M6 n’est pas en reste en finançant nombre de jeunes talents via le site Golden Moustache. Au milieu d’une flopée de sketchs de qualité – comment dire ? – « variable », entre les concepts à clic, pubs natives et blagues geekounes ultra-référentielles, Golden Moustache héberge un ovni : Suricate. Ce groupe est composé de Raphaël Descraques (Le Visiteur du Futur), Julien Josselin (Julfou) et Vincent Tirel (on y trouvait également à la fondation FloBer, dont les créations solo n’ont pas démérité depuis son départ). Ce sont ces trois braves gars qui sont à l’origine des Dissociés.

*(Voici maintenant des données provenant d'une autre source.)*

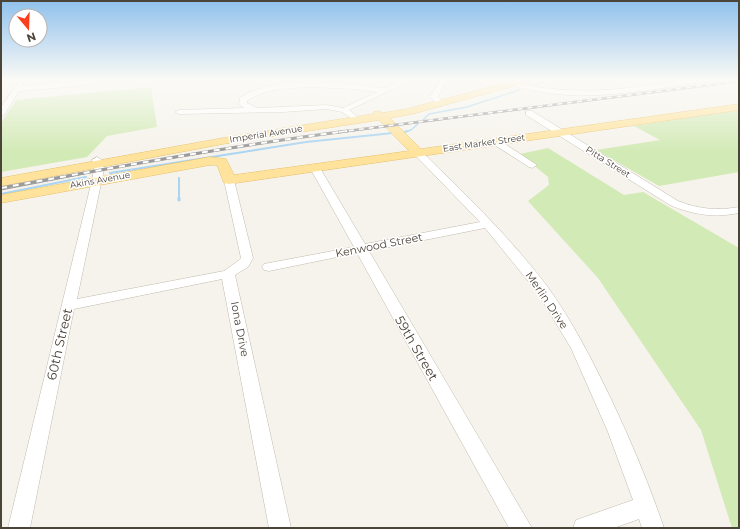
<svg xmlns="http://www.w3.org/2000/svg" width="740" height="529" font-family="Montserrat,sans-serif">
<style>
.green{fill:#d2eab5}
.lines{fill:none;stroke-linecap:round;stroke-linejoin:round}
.stream-far2{stroke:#a9d4f2;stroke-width:1.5}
.stream-far1{stroke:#a9d4f2;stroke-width:2}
.stream{stroke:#a9d4f2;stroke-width:3}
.minor-casing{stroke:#c2bbae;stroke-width:1}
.major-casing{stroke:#e6c16a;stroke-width:1}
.minor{fill:#fff;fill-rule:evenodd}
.major{fill:#ffe39c;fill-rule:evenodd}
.tram{stroke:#9a9a9a;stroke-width:1}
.rail-far1-casing{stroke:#9a9a9a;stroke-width:2.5}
.rail-casing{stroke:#9a9a9a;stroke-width:3}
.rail-far1{stroke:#fff;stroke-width:1.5;stroke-dasharray:5;stroke-linecap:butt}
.rail{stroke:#fff;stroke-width:2;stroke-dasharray:6;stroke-linecap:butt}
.labels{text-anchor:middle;stroke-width:3;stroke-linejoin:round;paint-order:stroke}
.far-street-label{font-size:9px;fill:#4b4439;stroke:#fff}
.street-label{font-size:11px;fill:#4b4439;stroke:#fff}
.near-street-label{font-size:13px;fill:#4b4439;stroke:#fff}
</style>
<rect width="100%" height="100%" fill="#f6f3ec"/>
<g class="green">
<path d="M 151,87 L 157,127 L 107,136 L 87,157 L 1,172 L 1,123 L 16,100 Z"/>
<path d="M 739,110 L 739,172 L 659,186 L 596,150 L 660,140 L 634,126 Z"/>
<path d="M 548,148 L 624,195 L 643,192 L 739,248 L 739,528 L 732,528 L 701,430 L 598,278 L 528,201 L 549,185 L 548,177 L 520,154 Z"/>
</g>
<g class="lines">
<g class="stream-far2">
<path d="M 533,85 L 553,79"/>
<path d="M 423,120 L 429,114 L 467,107 L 519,90"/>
<path d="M 405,132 L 411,130 L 418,124"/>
</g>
<g class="stream-far1">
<path d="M 404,132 L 408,131"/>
<path d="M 110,173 L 306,142 L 393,133"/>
<path d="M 179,178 L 179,199"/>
<path d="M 1,194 L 86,177"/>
</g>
<path class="stream" d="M 179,198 L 179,200"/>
<defs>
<g id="minor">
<path d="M 21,79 L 27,79 L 22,86 L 103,79 L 80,86 L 19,91 L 4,115 L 1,115 L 1,107 Z"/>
<path d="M 399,79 L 406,79 L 399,86 L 349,110 L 361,120 L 357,122 L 342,112 L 327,109 L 283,112 L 179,114 L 175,112 L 179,110 L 244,108 L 239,104 L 240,98 C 269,78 320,82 354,84 C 361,85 379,89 384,88 C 390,88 395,83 399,79 ZM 310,87 L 354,89 L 377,92 L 343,108 L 327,105 L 257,108 L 247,103 L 247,101 C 265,88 289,88 310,87 Z"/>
<path d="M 442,79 L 448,79 L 438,96 L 445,104 L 441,106 L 438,106 L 430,96 Z"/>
<path d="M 696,79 L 712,79 L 709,81 C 650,89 586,104 527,89 C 521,88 514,87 510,84 L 513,82 C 579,98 630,88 696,79 Z"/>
<path d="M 526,111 L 532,111 L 678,201 C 698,209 717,211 739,207 L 739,213 C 715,218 693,215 670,205 L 526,115 Z"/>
<path d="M 496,139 L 499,140 L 537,165 L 532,168 L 529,167 L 493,144 L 492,142 Z"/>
<path d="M 418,150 L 421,151 C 465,194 510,237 547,286 C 573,322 592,360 611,399 C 631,441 649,484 664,528 L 642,528 L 639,519 L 614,528 L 573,528 L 576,520 L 633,500 L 608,432 L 571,348 L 537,292 L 485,228 L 369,251 L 532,528 L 509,528 L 357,253 L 269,271 L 264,270 L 262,267 L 264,264 L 269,263 L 354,247 L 310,168 L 315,165 L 320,168 L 365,244 L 480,222 L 415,155 L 413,153 Z"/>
<path d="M 97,157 L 102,160 L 104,169 L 77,299 L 224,271 L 238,261 L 241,258 L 224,180 L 229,177 L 234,180 L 253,258 L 248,267 L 235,275 L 291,528 L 269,528 L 222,279 L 74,309 L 30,528 L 8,528 L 92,180 L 94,169 L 92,160 Z"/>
</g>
<path id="major" d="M 520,79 L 533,79 L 532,81 L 412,114 L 390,118 L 421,149 L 739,104 L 739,110 L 229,184 L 224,183 L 217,165 L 210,165 L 1,203 L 1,195 L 210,157 L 226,159 L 234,175 L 409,151 L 379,120 L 223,144 L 1,186 L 1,178 L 223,138 L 373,114 L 374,112 L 378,111 L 383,113 L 407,109 Z"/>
</defs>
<use href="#minor" class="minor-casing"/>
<use href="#major" class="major-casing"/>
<use href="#minor" class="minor"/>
<use href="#major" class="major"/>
<path class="tram" d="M 1,190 L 136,164 L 291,139 L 739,82"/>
<defs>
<path id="rail-far1" d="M 339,132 L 739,81"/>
<path id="rail" d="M 1,188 C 116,167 231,146 347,131"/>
</defs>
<use href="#rail-far1" class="rail-far1-casing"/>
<use href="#rail" class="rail-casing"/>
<use href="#rail-far1" class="rail-far1"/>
<use href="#rail" class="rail"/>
</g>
<linearGradient id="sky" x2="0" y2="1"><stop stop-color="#8fc1ec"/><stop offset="0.52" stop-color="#fbfaf6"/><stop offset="1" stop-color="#fbfaf6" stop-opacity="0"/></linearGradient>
<rect width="740" height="153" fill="url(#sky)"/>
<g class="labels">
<g class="far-street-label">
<text transform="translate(266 134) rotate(-9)" y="3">Imperial Avenue</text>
<text transform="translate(484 143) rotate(-8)" y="3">East Market Street</text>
<text transform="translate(608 162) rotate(32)" y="3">Pitta Street</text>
<text transform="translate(100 180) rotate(-10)" y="3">Akins Avenue</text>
</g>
<g class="street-label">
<text transform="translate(379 245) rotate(-11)" y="4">Kenwood Street</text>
<text transform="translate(547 300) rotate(56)" y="4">Merlin Drive</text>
<text transform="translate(240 329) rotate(79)" y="4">Iona Drive</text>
</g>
<g class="near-street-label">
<text transform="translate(59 344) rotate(-77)" y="5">60th Street</text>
<text transform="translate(417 348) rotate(60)" y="5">59th Street</text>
</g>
</g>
<rect width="740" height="529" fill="none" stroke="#4b4439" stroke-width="4"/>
<g transform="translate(28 28) rotate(161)"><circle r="19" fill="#ffffff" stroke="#b7b4b0"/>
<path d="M0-3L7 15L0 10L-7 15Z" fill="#fc3f1d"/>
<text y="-6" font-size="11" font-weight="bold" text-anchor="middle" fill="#4b4439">N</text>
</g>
</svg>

Suricate a toujours eu une place toute particulière dans la galaxie des vidéos à succès. Premièrement, on notera l’excellente facture technique de leurs productions, qui ne s’explique pas uniquement par les moyens fournis par la télé : leurs budgets restent faibles par rapport au tout-venant de la télé traditionnelle et leur capacité, à la fois de bricoleurs et de bons techniciens, à les optimiser à l’écran force le respect (là où d’autres formés aux créations fauchées perdent le contrôle dès qu’ils ont un minimum de moyens pros). Deuxièmement : les sketchs de Suricate ont toujours été à contre-courant, non seulement des productions télé, mais surtout des productions web. En quelques années, internet a bien changé et fait mentir ceux qui n’y voyaient un avenir que pour les vidéos de chats, les podcasteurs qui causent de leur chaussettes perdues et les gags putassiers de 30 secondes chrono.

La politesse du désespoir

Si vous ne connaissez pas leur travail, je vous invite vraiment à le découvrir, si possible avant Dissociés. Bien faites, très bien écrites surtout, élégamment mises en scène, les vidéos Suricate ont très vite osé un humour doux-amer, parfois à peine présent, qui cherche à raconter des histoires et à véhiculer de l’émotion plutôt que de la bidonnade facile et des clins d’œil complices (à quelques exceptions près). Même quand le sujet parait taillé pour le buzz, on tombe rarement sur quoi on pensait cliquer, à l’image d’une vidéo comme Le Syndrome Post-Rupture, profondément triste sur un terrain pourtant propice à la superficialité post-ado. La Chasse aux Canards, qui parle du changement d’un pote qui se met en couple, part sur des blagues classiques de mecs grégaires (étape qui aurait suffit au buzz facile), avant de se permettre de retourner le propos (étape de « la vidéo à buzz douée d’un minimum d’ambition »), non pas une, mais deux fois pour transformer un concept con-con en sous-texte malin (étape Suricate). Un niveau d’exigence assez généralisé qui culmine dans Le Fantôme de Merde, sketch long de 25 minutes (et néanmoins fort populaire), qui amène son idée jusqu’au bout en passant par un paquet de moments touchants et intelligents. Une vision de l’humour très bien résumée dans Faîtes-le rire, petite pépite de sincérité.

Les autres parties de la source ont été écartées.